# PROBLEM SET
**1.** Summarize the study summary on tissue organization and cancer in two sentences.
**2.** According to the study summary on tissue organization and cancer, which tissues are named as examples whose organizational differences the model explains?

# SOURCE TEXT
************

Purpose of the Study:

  • To explore how hierarchical tissue organization evolves to minimize lifetime cancer incidence.
  • To investigate the trade-offs between mutation accumulation and the clearance of mutant cells in different tissues.
  • To explain organizational differences in tissues like the colon and blood based on evolutionary constraints.

Main Methods:

  • Modeling the likelihood of cancer development considering mutations that promote cell proliferation.
  • Analyzing the relationship between mutation accumulation rates and the efficacy of 'washing out' mutant cells.
  • Comparing theoretical models with the observed organization of self-renewing tissues.

Main Results:

  • A fundamental trade-off exists between the rate of mutation accumulation and the strength of mechanisms that eliminate mutant cells ('washing out').
  • Hierarchical differentiation strategies are shaped by this trade-off, influencing tissue organization.
  • The model explains observed organizational differences in diverse tissues such as the colon and blood.

Conclusions:

  • Hierarchical tissue organization is an evolved strategy to control somatic evolution and reduce cancer risk.
  • The balance between mutation load and cell turnover is a key determinant of tissue organization and cancer susceptibility.
  • Understanding these evolutionary principles provides insights into tissue-specific cancer prevention mechanisms.

************

# Saved data entries
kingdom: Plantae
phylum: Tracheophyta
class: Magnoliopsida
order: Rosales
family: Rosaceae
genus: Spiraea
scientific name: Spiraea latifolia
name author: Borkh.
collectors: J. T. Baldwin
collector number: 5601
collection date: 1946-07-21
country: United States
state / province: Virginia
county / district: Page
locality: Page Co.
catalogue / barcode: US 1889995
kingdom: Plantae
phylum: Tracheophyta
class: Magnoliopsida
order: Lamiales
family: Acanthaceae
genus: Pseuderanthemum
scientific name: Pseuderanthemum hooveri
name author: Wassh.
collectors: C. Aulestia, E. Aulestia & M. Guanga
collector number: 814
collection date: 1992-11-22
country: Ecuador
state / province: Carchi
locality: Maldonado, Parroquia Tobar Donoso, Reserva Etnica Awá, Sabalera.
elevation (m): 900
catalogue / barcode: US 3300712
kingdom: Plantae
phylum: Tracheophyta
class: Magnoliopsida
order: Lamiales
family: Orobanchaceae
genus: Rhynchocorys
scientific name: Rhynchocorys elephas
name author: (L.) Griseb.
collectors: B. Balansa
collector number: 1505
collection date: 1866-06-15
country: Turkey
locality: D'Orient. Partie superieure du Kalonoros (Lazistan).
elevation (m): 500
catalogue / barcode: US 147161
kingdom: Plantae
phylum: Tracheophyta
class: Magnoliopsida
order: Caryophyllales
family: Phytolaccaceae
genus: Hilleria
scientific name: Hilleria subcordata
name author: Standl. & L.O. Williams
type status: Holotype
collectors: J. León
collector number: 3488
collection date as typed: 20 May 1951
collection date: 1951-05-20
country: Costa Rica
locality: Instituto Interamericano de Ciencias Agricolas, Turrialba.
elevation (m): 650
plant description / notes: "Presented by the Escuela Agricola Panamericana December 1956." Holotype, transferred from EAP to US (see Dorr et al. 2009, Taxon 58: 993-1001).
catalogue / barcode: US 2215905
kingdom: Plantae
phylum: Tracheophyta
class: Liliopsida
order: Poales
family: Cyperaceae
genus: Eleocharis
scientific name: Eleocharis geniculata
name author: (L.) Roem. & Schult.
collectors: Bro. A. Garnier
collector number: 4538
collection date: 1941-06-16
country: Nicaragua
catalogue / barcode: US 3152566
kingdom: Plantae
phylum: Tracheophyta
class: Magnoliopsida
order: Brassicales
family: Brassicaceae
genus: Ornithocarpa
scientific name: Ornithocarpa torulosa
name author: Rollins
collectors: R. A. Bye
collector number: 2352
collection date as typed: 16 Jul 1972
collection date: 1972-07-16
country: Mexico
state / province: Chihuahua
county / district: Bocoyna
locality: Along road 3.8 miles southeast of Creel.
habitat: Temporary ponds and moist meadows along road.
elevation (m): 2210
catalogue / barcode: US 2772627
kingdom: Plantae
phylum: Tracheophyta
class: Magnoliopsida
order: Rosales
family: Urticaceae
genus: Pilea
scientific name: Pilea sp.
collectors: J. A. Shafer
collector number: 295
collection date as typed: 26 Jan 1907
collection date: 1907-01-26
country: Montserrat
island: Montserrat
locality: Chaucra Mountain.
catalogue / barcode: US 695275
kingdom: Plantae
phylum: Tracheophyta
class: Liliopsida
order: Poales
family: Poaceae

************

# EXERCISE SOLUTIONS
**1.** The study models how hierarchical tissue organization evolves to minimize lifetime cancer incidence, finding a fundamental trade-off between the rate of mutation accumulation and the strength of mechanisms that wash out mutant cells. It concludes that hierarchical organization is an evolved strategy to control somatic evolution and reduce cancer risk, and that this trade-off explains organizational differences between tissues such as the colon and blood.

**2.** The colon and blood.